ABOUT THIS EXERCISE:
Copy all lines below exactly as written. Leave pictures out.

Extracted page text data:
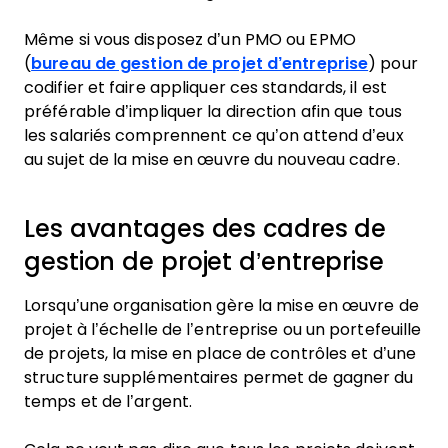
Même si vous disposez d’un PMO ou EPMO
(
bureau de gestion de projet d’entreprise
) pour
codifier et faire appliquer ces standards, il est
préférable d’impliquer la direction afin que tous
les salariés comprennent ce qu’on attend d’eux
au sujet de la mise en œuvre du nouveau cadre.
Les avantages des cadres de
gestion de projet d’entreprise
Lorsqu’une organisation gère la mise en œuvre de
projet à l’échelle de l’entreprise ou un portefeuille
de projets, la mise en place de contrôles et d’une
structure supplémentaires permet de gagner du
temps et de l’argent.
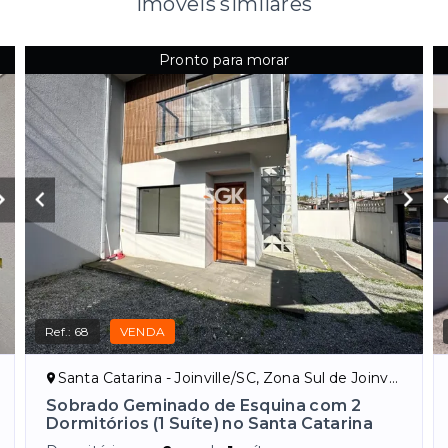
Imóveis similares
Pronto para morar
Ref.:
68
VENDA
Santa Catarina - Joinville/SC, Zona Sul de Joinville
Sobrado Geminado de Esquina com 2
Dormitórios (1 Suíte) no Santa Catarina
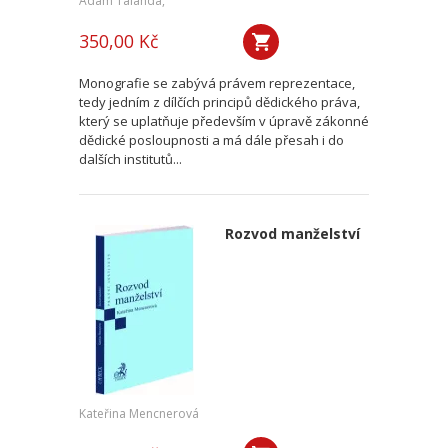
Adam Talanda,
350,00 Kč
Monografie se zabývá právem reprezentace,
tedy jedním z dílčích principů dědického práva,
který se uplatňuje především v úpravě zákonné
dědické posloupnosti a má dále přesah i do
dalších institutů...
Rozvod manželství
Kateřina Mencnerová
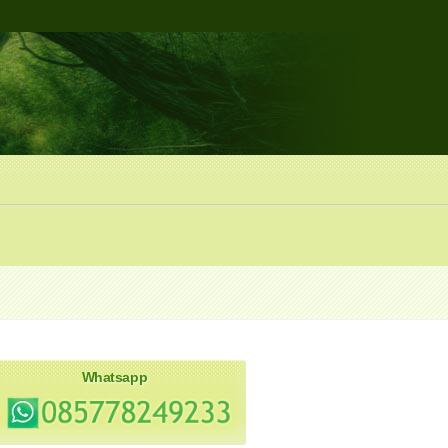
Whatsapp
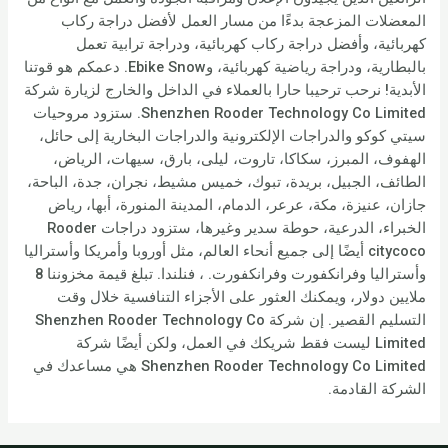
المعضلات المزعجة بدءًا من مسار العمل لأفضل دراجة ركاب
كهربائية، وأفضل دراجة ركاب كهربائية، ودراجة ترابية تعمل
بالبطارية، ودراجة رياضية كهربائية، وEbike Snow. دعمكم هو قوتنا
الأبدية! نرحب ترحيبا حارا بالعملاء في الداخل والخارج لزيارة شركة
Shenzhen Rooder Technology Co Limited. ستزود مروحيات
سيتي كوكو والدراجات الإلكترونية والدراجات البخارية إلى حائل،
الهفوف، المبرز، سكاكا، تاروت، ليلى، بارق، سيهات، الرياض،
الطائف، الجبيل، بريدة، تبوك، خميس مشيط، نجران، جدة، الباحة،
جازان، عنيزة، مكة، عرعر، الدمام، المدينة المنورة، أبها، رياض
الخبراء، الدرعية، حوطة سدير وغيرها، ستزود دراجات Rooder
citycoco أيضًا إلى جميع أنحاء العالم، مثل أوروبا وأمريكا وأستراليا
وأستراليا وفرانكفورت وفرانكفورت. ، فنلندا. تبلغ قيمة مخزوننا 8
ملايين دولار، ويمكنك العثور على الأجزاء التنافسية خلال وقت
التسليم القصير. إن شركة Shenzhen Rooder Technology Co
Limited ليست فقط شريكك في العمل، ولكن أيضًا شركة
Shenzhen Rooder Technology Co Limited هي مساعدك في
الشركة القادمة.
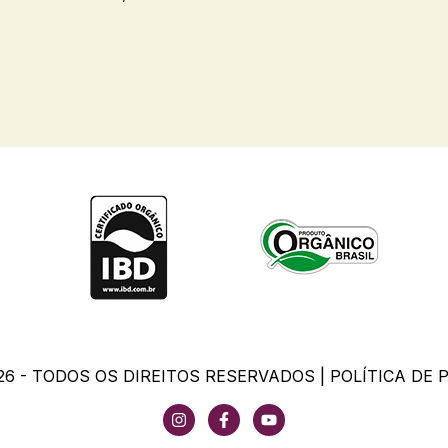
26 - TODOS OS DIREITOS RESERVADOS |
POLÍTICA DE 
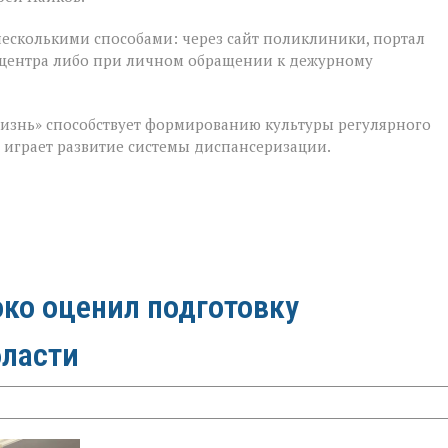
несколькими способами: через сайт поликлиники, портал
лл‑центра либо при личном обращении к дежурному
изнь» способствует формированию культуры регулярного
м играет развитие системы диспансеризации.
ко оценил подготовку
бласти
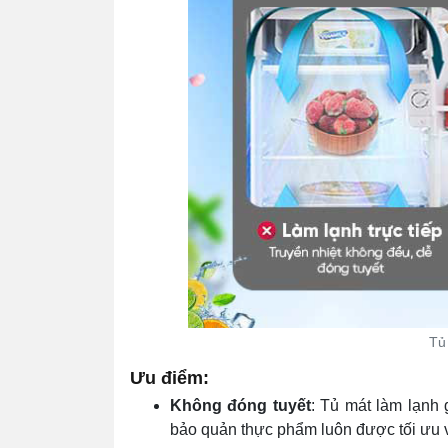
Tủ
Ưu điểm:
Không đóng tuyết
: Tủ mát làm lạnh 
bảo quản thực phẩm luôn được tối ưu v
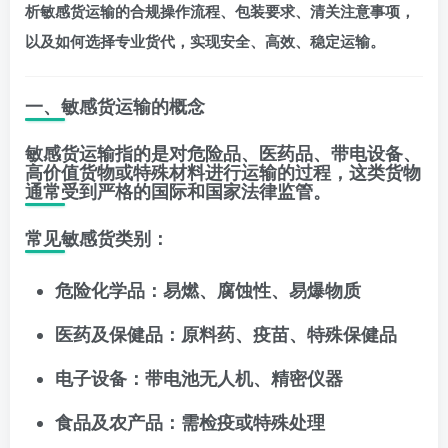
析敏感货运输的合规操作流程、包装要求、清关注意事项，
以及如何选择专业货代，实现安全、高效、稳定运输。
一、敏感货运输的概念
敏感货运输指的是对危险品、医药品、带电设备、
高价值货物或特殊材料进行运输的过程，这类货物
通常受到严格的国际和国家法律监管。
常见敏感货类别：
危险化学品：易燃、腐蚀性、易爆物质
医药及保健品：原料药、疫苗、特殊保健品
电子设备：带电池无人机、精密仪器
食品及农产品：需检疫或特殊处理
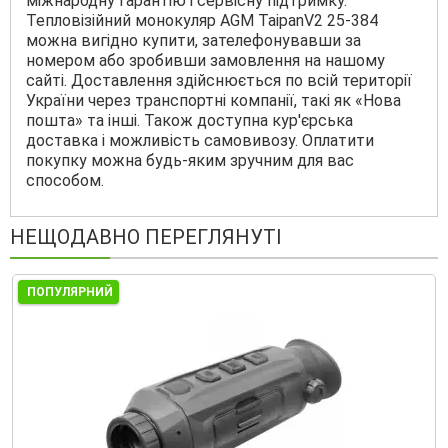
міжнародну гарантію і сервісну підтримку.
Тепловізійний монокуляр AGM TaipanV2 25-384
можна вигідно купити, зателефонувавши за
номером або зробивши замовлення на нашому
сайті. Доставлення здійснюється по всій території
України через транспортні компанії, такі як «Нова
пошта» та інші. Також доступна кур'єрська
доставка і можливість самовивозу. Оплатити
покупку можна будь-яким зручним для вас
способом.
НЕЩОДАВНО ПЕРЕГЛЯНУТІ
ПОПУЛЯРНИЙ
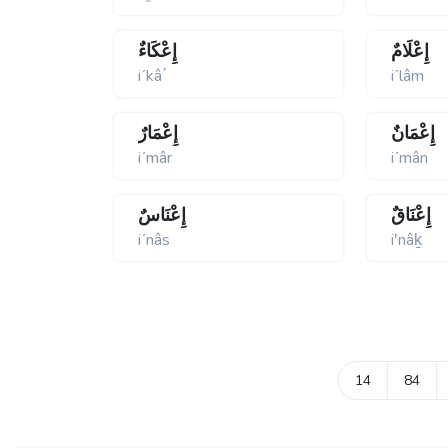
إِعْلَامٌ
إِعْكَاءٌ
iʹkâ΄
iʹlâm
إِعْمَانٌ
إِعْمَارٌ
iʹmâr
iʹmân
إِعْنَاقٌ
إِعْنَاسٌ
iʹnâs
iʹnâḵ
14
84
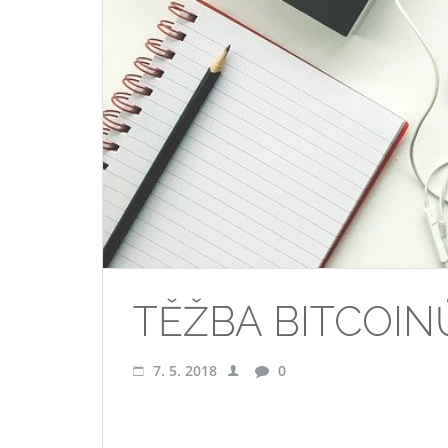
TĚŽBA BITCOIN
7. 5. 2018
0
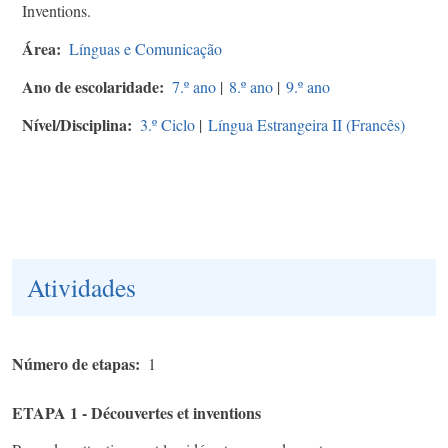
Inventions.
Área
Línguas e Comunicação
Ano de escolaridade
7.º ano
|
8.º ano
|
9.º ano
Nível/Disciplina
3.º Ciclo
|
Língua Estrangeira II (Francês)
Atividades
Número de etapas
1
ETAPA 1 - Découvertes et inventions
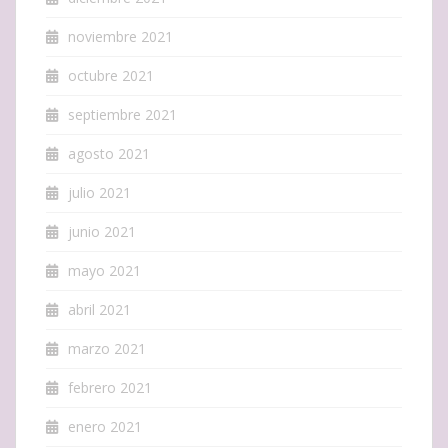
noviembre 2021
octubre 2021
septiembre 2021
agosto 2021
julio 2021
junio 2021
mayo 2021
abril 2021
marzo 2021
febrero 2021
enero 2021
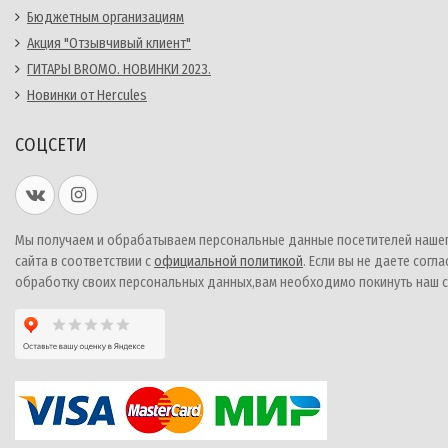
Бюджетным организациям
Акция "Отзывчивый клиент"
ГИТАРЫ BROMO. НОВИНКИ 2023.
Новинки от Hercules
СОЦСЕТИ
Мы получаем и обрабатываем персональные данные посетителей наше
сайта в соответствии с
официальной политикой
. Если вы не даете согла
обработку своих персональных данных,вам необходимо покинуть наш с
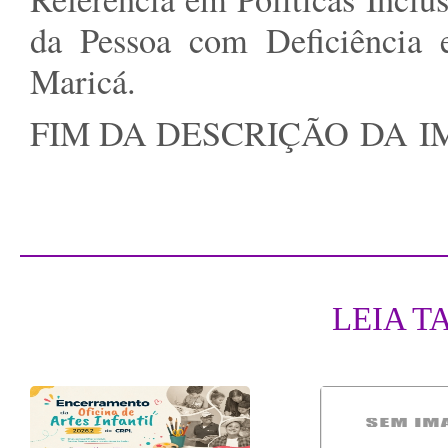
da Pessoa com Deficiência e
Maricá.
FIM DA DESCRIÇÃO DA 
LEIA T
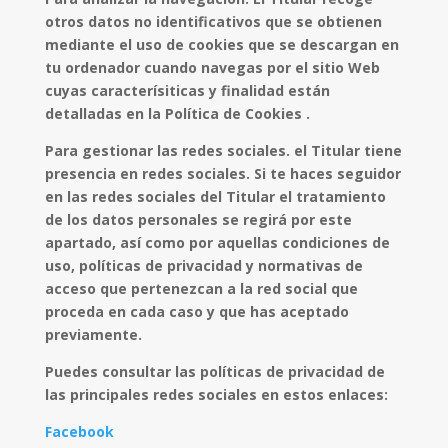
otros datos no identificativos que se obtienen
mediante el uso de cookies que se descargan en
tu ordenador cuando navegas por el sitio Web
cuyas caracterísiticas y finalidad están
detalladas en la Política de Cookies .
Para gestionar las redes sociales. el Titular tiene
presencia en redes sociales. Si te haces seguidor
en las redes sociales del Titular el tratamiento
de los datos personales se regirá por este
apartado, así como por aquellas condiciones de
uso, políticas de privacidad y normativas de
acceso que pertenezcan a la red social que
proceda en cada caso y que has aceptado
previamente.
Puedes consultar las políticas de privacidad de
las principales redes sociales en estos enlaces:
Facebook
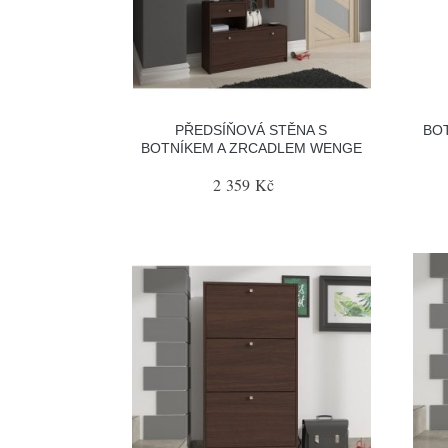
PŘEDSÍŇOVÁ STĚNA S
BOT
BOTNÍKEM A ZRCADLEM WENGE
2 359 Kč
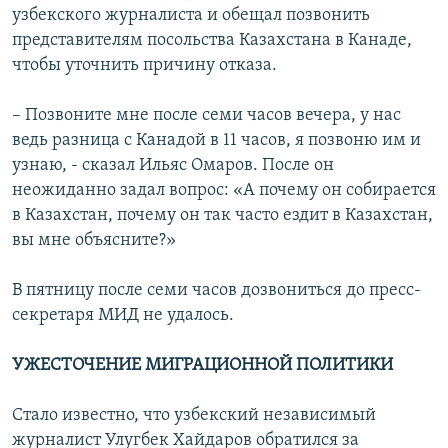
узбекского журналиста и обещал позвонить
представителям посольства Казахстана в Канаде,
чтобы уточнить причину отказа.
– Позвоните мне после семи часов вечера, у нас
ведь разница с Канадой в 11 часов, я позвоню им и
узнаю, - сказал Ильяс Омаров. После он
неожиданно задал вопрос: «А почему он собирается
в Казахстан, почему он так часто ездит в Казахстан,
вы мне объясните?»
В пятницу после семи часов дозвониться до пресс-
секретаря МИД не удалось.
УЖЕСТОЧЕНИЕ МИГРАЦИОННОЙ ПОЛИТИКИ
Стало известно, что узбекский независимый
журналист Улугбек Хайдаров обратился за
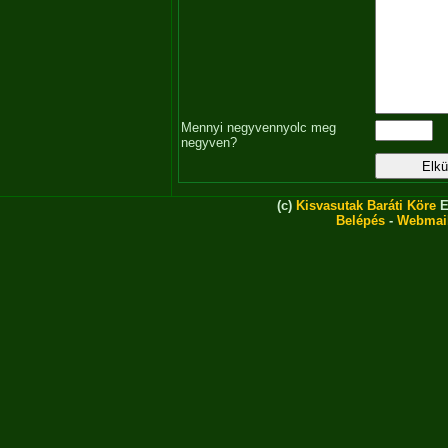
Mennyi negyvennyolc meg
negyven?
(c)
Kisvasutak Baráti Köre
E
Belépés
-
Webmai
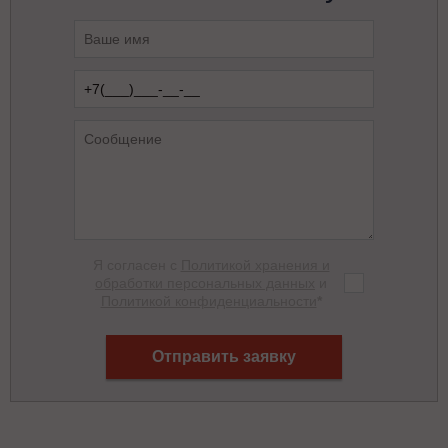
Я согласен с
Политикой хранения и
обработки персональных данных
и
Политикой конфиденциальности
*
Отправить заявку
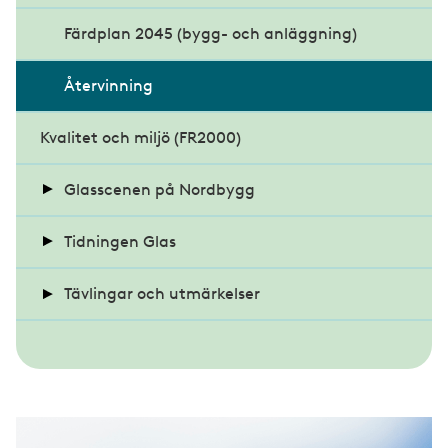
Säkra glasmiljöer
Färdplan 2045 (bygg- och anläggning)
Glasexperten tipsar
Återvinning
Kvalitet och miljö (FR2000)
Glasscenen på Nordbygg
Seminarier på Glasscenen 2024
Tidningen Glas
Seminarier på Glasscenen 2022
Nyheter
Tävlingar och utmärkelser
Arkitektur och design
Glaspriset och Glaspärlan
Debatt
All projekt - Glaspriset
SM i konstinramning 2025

EXPECTED ANSWER:
Même si vous disposez d’un PMO ou EPMO
(
bureau de gestion de projet d’entreprise
) pour
codifier et faire appliquer ces standards, il est
préférable d’impliquer la direction afin que tous
les salariés comprennent ce qu’on attend d’eux
au sujet de la mise en œuvre du nouveau cadre.
Les avantages des cadres de
gestion de projet d’entreprise
Lorsqu’une organisation gère la mise en œuvre de
projet à l’échelle de l’entreprise ou un portefeuille
de projets, la mise en place de contrôles et d’une
structure supplémentaires permet de gagner du
temps et de l’argent.
Imóveis similares
Pronto para morar
Ref.:
68
VENDA
Santa Catarina - Joinville/SC, Zona Sul de Joinville
Sobrado Geminado de Esquina com 2
Dormitórios (1 Suíte) no Santa Catarina
Adam Talanda,
350,00 Kč
Monografie se zabývá právem reprezentace,
tedy jedním z dílčích principů dědického práva,
který se uplatňuje především v úpravě zákonné
dědické posloupnosti a má dále přesah i do
dalších institutů...
Rozvod manželství
Kateřina Mencnerová
Whatsapp
المعضلات المزعجة بدءًا من مسار العمل لأفضل دراجة ركاب
كهربائية، وأفضل دراجة ركاب كهربائية، ودراجة ترابية تعمل
بالبطارية، ودراجة رياضية كهربائية، وEbike Snow. دعمكم هو قوتنا
الأبدية! نرحب ترحيبا حارا بالعملاء في الداخل والخارج لزيارة شركة
Shenzhen Rooder Technology Co Limited. ستزود مروحيات
سيتي كوكو والدراجات الإلكترونية والدراجات البخارية إلى حائل،
الهفوف، المبرز، سكاكا، تاروت، ليلى، بارق، سيهات، الرياض،
الطائف، الجبيل، بريدة، تبوك، خميس مشيط، نجران، جدة، الباحة،
جازان، عنيزة، مكة، عرعر، الدمام، المدينة المنورة، أبها، رياض
الخبراء، الدرعية، حوطة سدير وغيرها، ستزود دراجات Rooder
citycoco أيضًا إلى جميع أنحاء العالم، مثل أوروبا وأمريكا وأستراليا
وأستراليا وفرانكفورت وفرانكفورت. ، فنلندا. تبلغ قيمة مخزوننا 8
ملايين دولار، ويمكنك العثور على الأجزاء التنافسية خلال وقت
التسليم القصير. إن شركة Shenzhen Rooder Technology Co
Limited ليست فقط شريكك في العمل، ولكن أيضًا شركة
Shenzhen Rooder Technology Co Limited هي مساعدك في
الشركة القادمة.
26 - TODOS OS DIREITOS RESERVADOS |
POLÍTICA DE 
несколькими способами: через сайт поликлиники, портал
лл‑центра либо при личном обращении к дежурному
изнь» способствует формированию культуры регулярного
м играет развитие системы диспансеризации.
ко оценил подготовку
бласти
Tủ
Ưu điểm:
Không đóng tuyết
: Tủ mát làm lạnh 
bảo quản thực phẩm luôn được tối ưu v
析敏感货运输的合规操作流程、包装要求、清关注意事项，
以及如何选择专业货代，实现安全、高效、稳定运输。
一、敏感货运输的概念
敏感货运输指的是对危险品、医药品、带电设备、
高价值货物或特殊材料进行运输的过程，这类货物
通常受到严格的国际和国家法律监管。
常见敏感货类别：
危险化学品：易燃、腐蚀性、易爆物质
医药及保健品：原料药、疫苗、特殊保健品
电子设备：带电池无人机、精密仪器
食品及农产品：需检疫或特殊处理
міжнародну гарантію і сервісну підтримку.
Тепловізійний монокуляр AGM TaipanV2 25-384
можна вигідно купити, зателефонувавши за
номером або зробивши замовлення на нашому
сайті. Доставлення здійснюється по всій території
України через транспортні компанії, такі як «Нова
пошта» та інші. Також доступна кур'єрська
доставка і можливість самовивозу. Оплатити
покупку можна будь-яким зручним для вас
способом.
НЕЩОДАВНО ПЕРЕГЛЯНУТІ
ПОПУЛЯРНИЙ
إِعْلَامٌ
إِعْكَاءٌ
iʹkâ΄
iʹlâm
إِعْمَانٌ
إِعْمَارٌ
iʹmâr
iʹmân
إِعْنَاقٌ
إِعْنَاسٌ
iʹnâs
iʹnâḵ
14
84
TĚŽBA BITCOIN
7. 5. 2018
0
Inventions.
Área
Línguas e Comunicação
Ano de escolaridade
7.º ano
|
8.º ano
|
9.º ano
Nível/Disciplina
3.º Ciclo
|
Língua Estrangeira II (Francês)
Atividades
Número de etapas
1
ETAPA 1 - Découvertes et inventions
noviembre 2021
octubre 2021
septiembre 2021
agosto 2021
julio 2021
junio 2021
mayo 2021
abril 2021
marzo 2021
febrero 2021
enero 2021
Бюджетным организациям
Акция "Отзывчивый клиент"
ГИТАРЫ BROMO. НОВИНКИ 2023.
Новинки от Hercules
СОЦСЕТИ
Мы получаем и обрабатываем персональные данные посетителей наше
сайта в соответствии с
официальной политикой
. Если вы не даете согла
обработку своих персональных данных,вам необходимо покинуть наш с
da Pessoa com Deficiência e
Maricá.
FIM DA DESCRIÇÃO DA 
LEIA T
otros datos no identificativos que se obtienen
mediante el uso de cookies que se descargan en
tu ordenador cuando navegas por el sitio Web
cuyas caracterísiticas y finalidad están
detalladas en la Política de Cookies .
Para gestionar las redes sociales. el Titular tiene
presencia en redes sociales. Si te haces seguidor
en las redes sociales del Titular el tratamiento
de los datos personales se regirá por este
apartado, así como por aquellas condiciones de
uso, políticas de privacidad y normativas de
acceso que pertenezcan a la red social que
proceda en cada caso y que has aceptado
previamente.
Puedes consultar las políticas de privacidad de
las principales redes sociales en estos enlaces:
Facebook
PŘEDSÍŇOVÁ STĚNA S
BOT
BOTNÍKEM A ZRCADLEM WENGE
2 359 Kč
узбекского журналиста и обещал позвонить
представителям посольства Казахстана в Канаде,
чтобы уточнить причину отказа.
– Позвоните мне после семи часов вечера, у нас
ведь разница с Канадой в 11 часов, я позвоню им и
узнаю, - сказал Ильяс Омаров. После он
неожиданно задал вопрос: «А почему он собирается
в Казахстан, почему он так часто ездит в Казахстан,
вы мне объясните?»
В пятницу после семи часов дозвониться до пресс-
секретаря МИД не удалось.
УЖЕСТОЧЕНИЕ МИГРАЦИОННОЙ ПОЛИТИКИ
Стало известно, что узбекский независимый
журналист Улугбек Хайдаров обратился за
Mennyi negyvennyolc meg
negyven?
(c)
Kisvasutak Baráti Köre
E
Belépés
-
Webmai
Я согласен с
Политикой хранения и
обработки персональных данных
и
Политикой конфиденциальности
*
Отправить заявку
Säkra glasmiljöer
Färdplan 2045 (bygg- och anläggning)
Glasexperten tipsar
Återvinning
Kvalitet och miljö (FR2000)
Glasscenen på Nordbygg
Seminarier på Glasscenen 2024
Tidningen Glas
Seminarier på Glasscenen 2022
Nyheter
Tävlingar och utmärkelser
Arkitektur och design
Glaspriset och Glaspärlan
Debatt
All projekt - Glaspriset
SM i konstinramning 2025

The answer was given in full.